Anti-defection law

  • The Tenth Schedule of the Constitution, popularly referred to as the ‘Anti-Defection Law’ was inserted by the 52nd Amendment (1985) to the Constitution.
    • ‘Defection’ has been defined as, “To abandon a position or association, often to join an opposing group”.
  • The law contemplates two kinds of defection:
    • A member voluntarily giving up membership of the party on whose symbol he got elected
    • Member violating a whip issued by the party to vote in a particular way or to abstain from voting.
  • The anti-defection was introduced to ensure that a party member does not violate the mandate of the party and in case he/she does so, he/she will lose membership of the House.  It was meant to curtail the menace of floor-crossing and toppling of elected regimes by engineering defections. Hence it sought for stability of governments.

Concerns with the anti-defection law:

Antithetical to the principle of representative democracy:

  • The anti-defection law by forcing the elected members to stand by the party line comes across as being against the principle of representative democracy. The provisions of the law prevent the members from representing the views of the people of their constituency and is also found to violate their freedom of expression.

Exceptions to application of anti-defection law:

  • Paragraph 4 of the Tenth Schedule provides for an exception to the application of anti-defection law for disqualification in case of a merger of one party with another. As per this provision, a deemed merger is said to have occurred only if two-thirds of the party’s total strength agrees to the merger.

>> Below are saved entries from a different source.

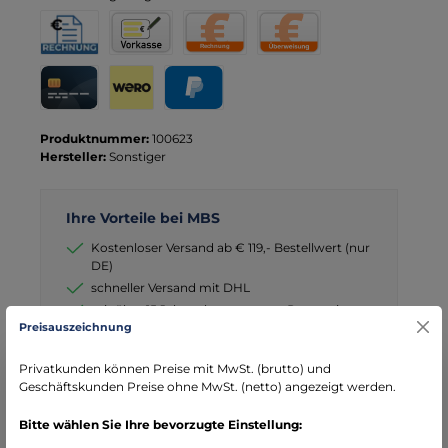
Rechnung für Behörden
Vorkasse
Rechnung
Direktüberweisung
Kreditkarte
Wero
PayPal
Produktnummer:
100623
Hersteller:
Sonstiger
Ihre Vorteile bei MBS
Kostenloser Versand ab € 119,- Bestellwert (nur
DE)
schneller Versand mit DHL
seit über 15 Jahren kompetenter Partner im
Bereich Notfallmedizin
Preisauszeichnung
Privatkunden können Preise mit MwSt. (brutto) und
Geschäftskunden Preise ohne MwSt. (netto) angezeigt werden.
Bitte wählen Sie Ihre bevorzugte Einstellung:
Beschreibung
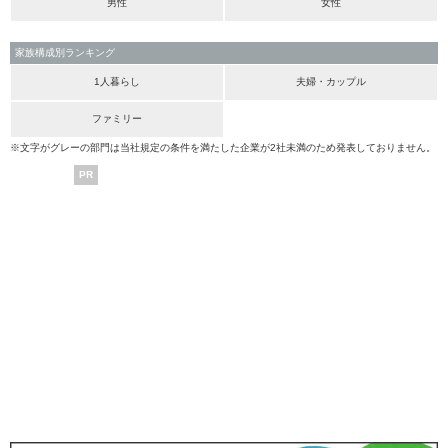
男性
女性
家族構成別ランキング
1人暮らし
夫婦・カップル
ファミリー
※文字がグレーの部門は当社規定の条件を満たした企業が2社未満のため発表しておりません。
PR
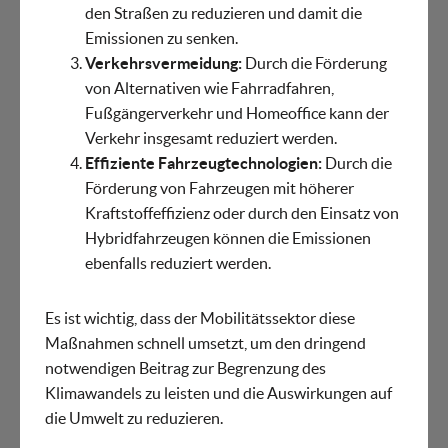
den Straßen zu reduzieren und damit die
Emissionen zu senken.
Verkehrsvermeidung:
Durch die Förderung
von Alternativen wie Fahrradfahren,
Fußgängerverkehr und Homeoffice kann der
Verkehr insgesamt reduziert werden.
Effiziente Fahrzeugtechnologien:
Durch die
Förderung von Fahrzeugen mit höherer
Kraftstoffeffizienz oder durch den Einsatz von
Hybridfahrzeugen können die Emissionen
ebenfalls reduziert werden.
Es ist wichtig, dass der Mobilitätssektor diese
Maßnahmen schnell umsetzt, um den dringend
notwendigen Beitrag zur Begrenzung des
Klimawandels zu leisten und die Auswirkungen auf
die Umwelt zu reduzieren.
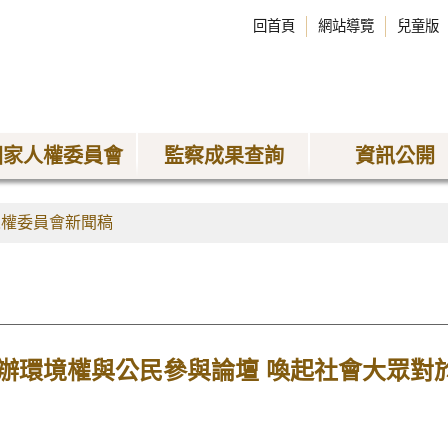
回首頁
網站導覽
兒童版
國家人權委員會
監察成果查詢
資訊公開
人權委員會新聞稿
辦環境權與公民參與論壇 喚起社會大眾對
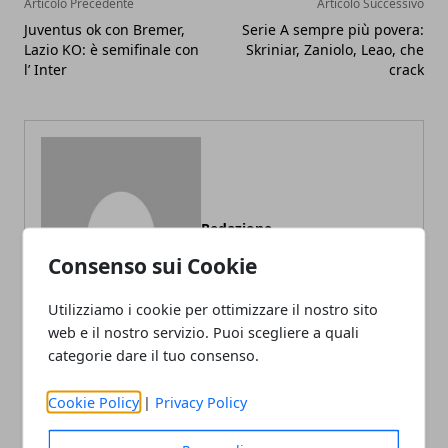
Articolo Precedente
Articolo Successivo
Juventus ok con Bremer,
Serie A sempre più povera:
Lazio KO: è semifinale con
Skriniar, Zaniolo, Leao, che
l’ Inter
crack
Redazione
Consenso sui Cookie
Utilizziamo i cookie per ottimizzare il nostro sito
web e il nostro servizio. Puoi scegliere a quali
categorie dare il tuo consenso.
Cookie Policy
|
Privacy Policy
ARTICOLI CORRELATI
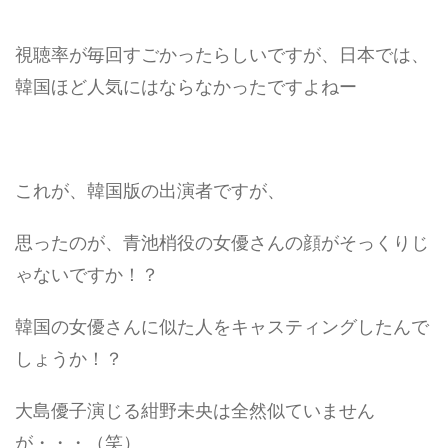
視聴率が毎回すごかったらしいですが、日本では、
韓国ほど人気にはならなかったですよねー
これが、韓国版の出演者ですが、
思ったのが、青池梢役の女優さんの顔がそっくりじ
ゃないですか！？
韓国の女優さんに似た人をキャスティングしたんで
しょうか！？
大島優子演じる紺野未央は全然似ていません
が・・・（笑）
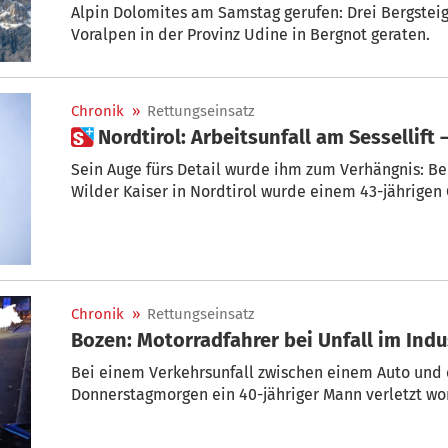
Alpin Dolomites am Samstag gerufen: Drei Bergsteig
Voralpen in der Provinz Udine in Bergnot geraten.
Chronik
»
Rettungseinsatz
 Nordtirol: Arbeitsunfall am Sessellift
Sein Auge fürs Detail wurde ihm zum Verhängnis: Bei
Wilder Kaiser in Nordtirol wurde einem 43-jährigen 
Chronik
»
Rettungseinsatz
Bozen: Motorradfahrer bei Unfall im Indu
Bei einem Verkehrsunfall zwischen einem Auto und
Donnerstagmorgen ein 40-jähriger Mann verletzt wo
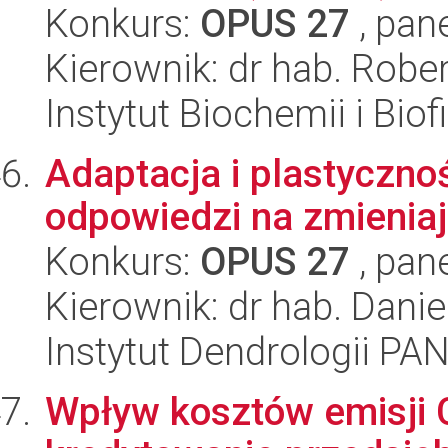
Konkurs:
OPUS 27
, pan
Kierownik: dr hab. Rober
Instytut Biochemii i Biof
Adaptacja i plastyczn
odpowiedzi na zmieniaj
Konkurs:
OPUS 27
, pan
Kierownik: dr hab. Dani
Instytut Dendrologii PA
Wpływ kosztów emisji 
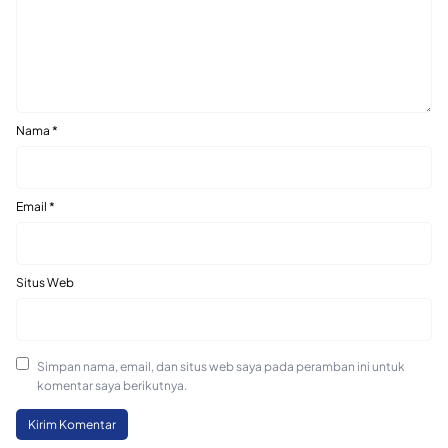
Nama
*
Email
*
Situs Web
Simpan nama, email, dan situs web saya pada peramban ini untuk
komentar saya berikutnya.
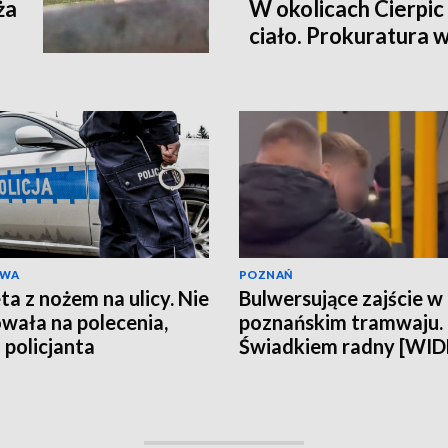
ża
W okolicach Cierpic 
ciało. Prokuratura 
kobieta miała obraże
wideo]
AWA
POZNAŃ
ta z nożem na ulicy. Nie
Bulwersujące zajście w
wała na polecenia,
poznańskim tramwaju.
 policjanta
Świadkiem radny [WI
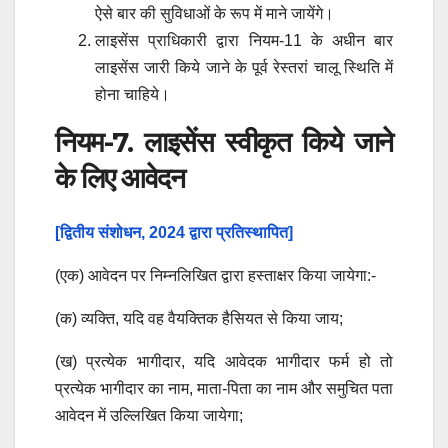
ऐसे बार की सुविधाओं के रूप में माने जायेंगे।
लाइसेंस प्राधिकारी द्वारा नियम-11 के अधीन बार
लाइसेंस जारी किये जाने के पूर्व रेस्तरां चालू स्थिति में
होना चाहिये।
नियम-7. लाइसेंस स्वीकृत किये जाने
के लिए आवेदन
[द्वितीय संशोधन, 2024 द्वारा प्रतिस्थापित]
(एक) आवेदन पर निम्नलिखित द्वारा हस्ताक्षर किया जायेगा:-
(क) व्यक्ति, यदि वह वैयक्तिक हैसियत से किया जाय;
(ख) प्रत्येक भागीदार, यदि आवेदक भागीदार फर्म हो तो
प्रत्येक भागीदार का नाम, माता-पिता का नाम और समुचित पता
आवेदन में उल्लिखित किया जायेगा;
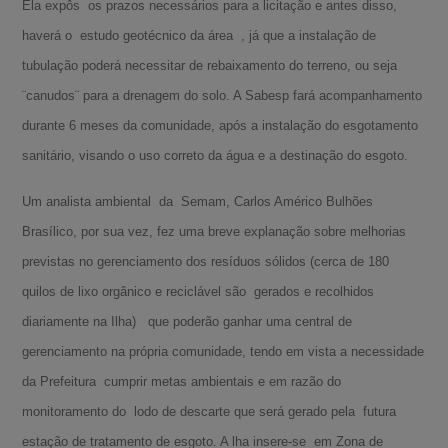
Ela expôs os prazos necessários para a licitação e antes disso,
haverá o estudo geotécnico da área , já que a instalação de
tubulação poderá necessitar de rebaixamento do terreno, ou seja
¨canudos¨ para a drenagem do solo. A Sabesp fará acompanhamento
durante 6 meses da comunidade, após a instalação do esgotamento
sanitário, visando o uso correto da água e a destinação do esgoto.
Um analista ambiental da Semam, Carlos Américo Bulhões
Brasílico, por sua vez, fez uma breve explanação sobre melhorias
previstas no gerenciamento dos resíduos sólidos (cerca de 180
quilos de lixo orgânico e reciclável são gerados e recolhidos
diariamente na Ilha) que poderão ganhar uma central de
gerenciamento na própria comunidade, tendo em vista a necessidade
da Prefeitura cumprir metas ambientais e em razão do
monitoramento do lodo de descarte que será gerado pela futura
estação de tratamento de esgoto. A lha insere-se em Zona de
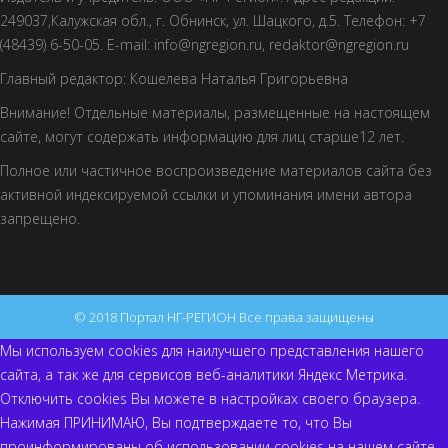
249037,Калужская обл., г. Обнинск, ул. Шацкого, д.5. Телефон: +7
(48439) 6-50-05. E-mail: info@ngregion.ru, redaktor@ngregion.ru
Главный редактор: Кошелева Наталья Григорьевна
Внимание! Отдельные материалы, размещенные на настоящем
сайте, могут содержать информацию для лиц старше12 лет.
Полное или частичное воспроизведение материалов сайта без
активной индексируемой ссылки и упоминания имени автора
запрещено.
© 2018 Портал НГ-РЕГИОН Все права защищены
Мы используем cookies для наилучшего представления нашего
сайта, а так же для сервисов веб-аналитики Яндекс Метрика.
Отключить cookies Вы можете в настройках своего браузера.
Нажимая ПРИНИМАЮ, Вы подтверждаете то, что Вы
проинформированы об использовании cookies на нашем сайте,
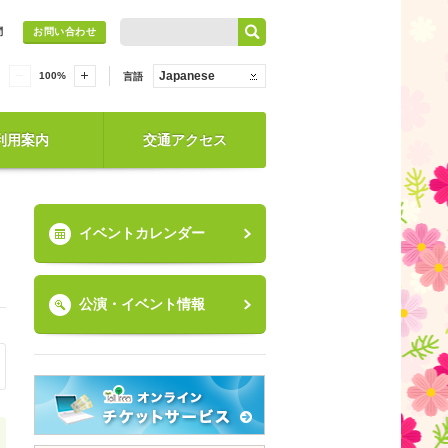
問
お問い合わせ
Japanese
100
%
言語
利用案内
交通アクセス
イベントカレンダー
公演・イベント情報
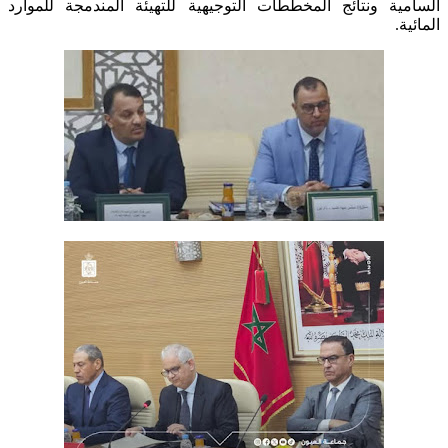
السامية ونتائج المخططات التوجيهية للتهيئة المندمجة للموارد
المائية.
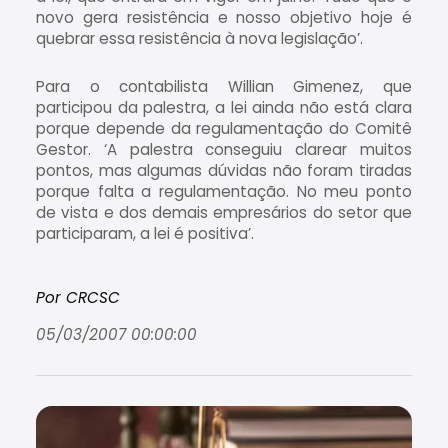
novo gera resistência e nosso objetivo hoje é
quebrar essa resistência à nova legislação’.
Para o contabilista Willian Gimenez, que
participou da palestra, a lei ainda não está clara
porque depende da regulamentação do Comitê
Gestor. ‘A palestra conseguiu clarear muitos
pontos, mas algumas dúvidas não foram tiradas
porque falta a regulamentação. No meu ponto
de vista e dos demais empresários do setor que
participaram, a lei é positiva’.
Por CRCSC
05/03/2007 00:00:00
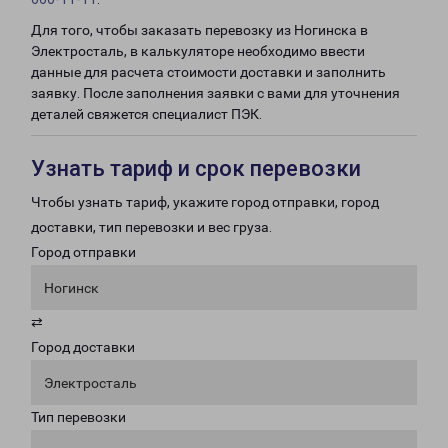
Для того, чтобы заказать перевозку из Ногинска в
Электросталь, в калькуляторе необходимо ввести
данные для расчета стоимости доставки и заполнить
заявку. После заполнения заявки с вами для уточнения
деталей свяжется специалист ПЭК.
Узнать тариф и срок перевозки
Чтобы узнать тариф, укажите город отправки, город
доставки, тип перевозки и вес груза.
Город отправки
Ногинск
⇄
Город доставки
Электросталь
Тип перевозки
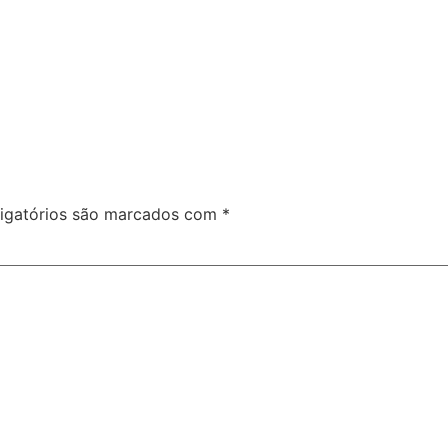
igatórios são marcados com
*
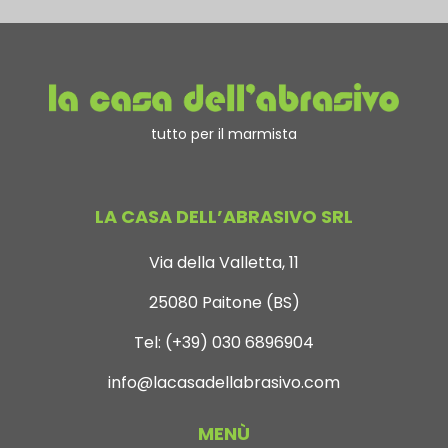
tutto per il marmista
LA CASA DELL’ABRASIVO SRL
Via della Valletta, 11
25080 Paitone (BS)
Tel:
(+39) 030 6896904
info@lacasadellabrasivo.com
MENÙ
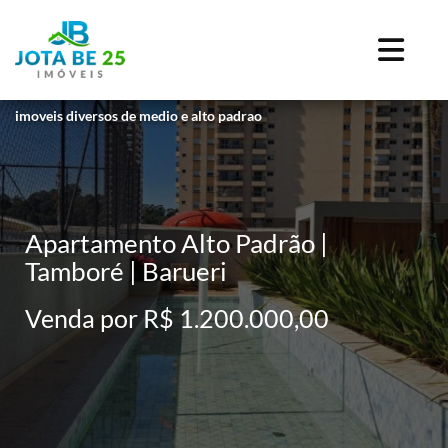
imoveis diversos de medio e alto padrao
Apartamento Alto Padrão |
Tamboré | Barueri
Venda por R$ 1.200.000,00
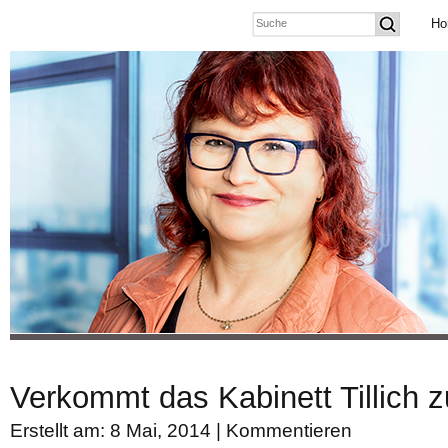
Ho
Verkommt das Kabinett Tillich
Erstellt am: 8 Mai, 2014 |
Kommentieren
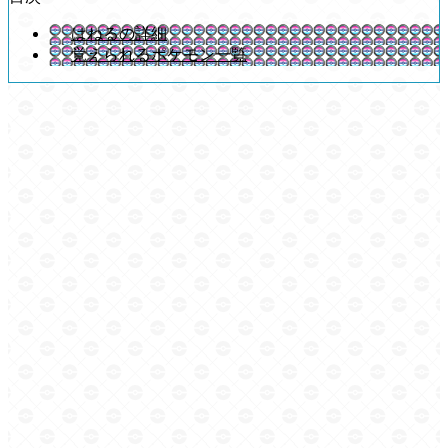
はねるの詳細
覚えられるポケモン一覧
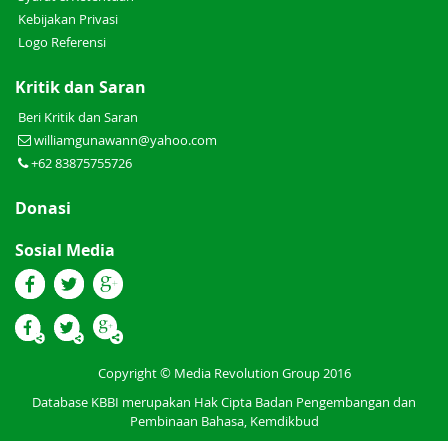
Kebijakan Privasi
Logo Referensi
Kritik dan Saran
Beri Kritik dan Saran
williamgunawann@yahoo.com
+62 83875755726
Donasi
Sosial Media
Copyright © Media Revolution Group 2016
Database KBBI merupakan Hak Cipta Badan Pengembangan dan
Pembinaan Bahasa, Kemdikbud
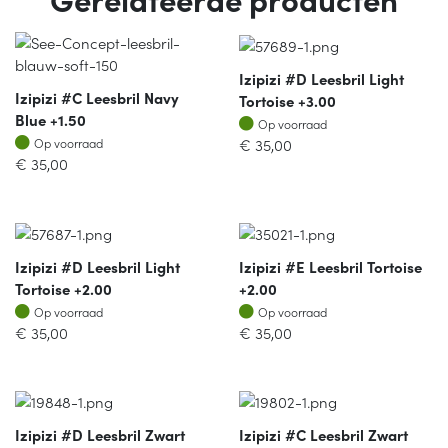
Izipizi #D Leesbril Light
Izipizi #C Leesbril Navy
Tortoise +3.00
Blue +1.50
Op voorraad
Op voorraad
Op voorraad
€
35,00
Op voorraad
€
35,00
Izipizi #D Leesbril Light
Izipizi #E Leesbril Tortoise
Tortoise +2.00
+2.00
Op voorraad
Op voorraad
Op voorraad
Op voorraad
€
35,00
€
35,00
Izipizi #D Leesbril Zwart
Izipizi #C Leesbril Zwart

This paves the way for mass defections.
  • There are also concerns that this provision would be used to save the defectors from the anti-defection law.

Misuse of the provisions:

  • Recent instances are indicative of the misuse of provisions by parties, legislators and Speakers to either evade the law against defection or to achieve partisan political ends.
  • The speaker has in many cases misused his/her powers with respect to the provisions of anti-defection law. In many cases, speakers have chosen not to act on anti-defection petitions. This has allowed members to continue as members of the house as well as become ministers despite having had defected to the ruling party.
    • As per the anti-defection law, the Presiding Officer of the legislature to disqualify any defector on a petition by another member
  • There have been recent episodes of members submitting resignation letters to escape disqualification proceedings.

Uncertainty around the law:

  • A member using the ‘voluntarily giving up membership’ mode of defection has been a source of dispute and litigation.
  • The Supreme Court decisions on this aspect have not been conclusionary and there continues to remain scope for further dispute and litigation.


  • As the anti-defection law has failed to curtail defections and has been liable to misuse, there is a strong case to reform the anti-defection law.
  • Redefining the merger clause, shifting the adjudicatory power from the Speaker to some other credible authority could be some of the important aspects to be considered for reforming the law.